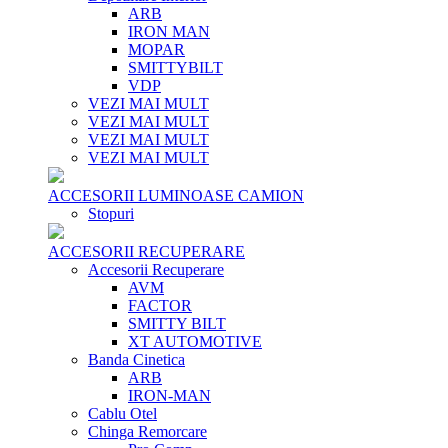
ARB
IRON MAN
MOPAR
SMITTYBILT
VDP
VEZI MAI MULT
VEZI MAI MULT
VEZI MAI MULT
VEZI MAI MULT
ACCESORII LUMINOASE CAMION
Stopuri
ACCESORII RECUPERARE
Accesorii Recuperare
AVM
FACTOR
SMITTY BILT
XT AUTOMOTIVE
Banda Cinetica
ARB
IRON-MAN
Cablu Otel
Chinga Remorcare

****************

Give every entry again as it is, dropping its pictures.

▶ [Expected answer]
ARB
IRON MAN
MOPAR
SMITTYBILT
VDP
VEZI MAI MULT
VEZI MAI MULT
VEZI MAI MULT
VEZI MAI MULT
ACCESORII LUMINOASE CAMION
Stopuri
ACCESORII RECUPERARE
Accesorii Recuperare
AVM
FACTOR
SMITTY BILT
XT AUTOMOTIVE
Banda Cinetica
ARB
IRON-MAN
Cablu Otel
Chinga Remorcare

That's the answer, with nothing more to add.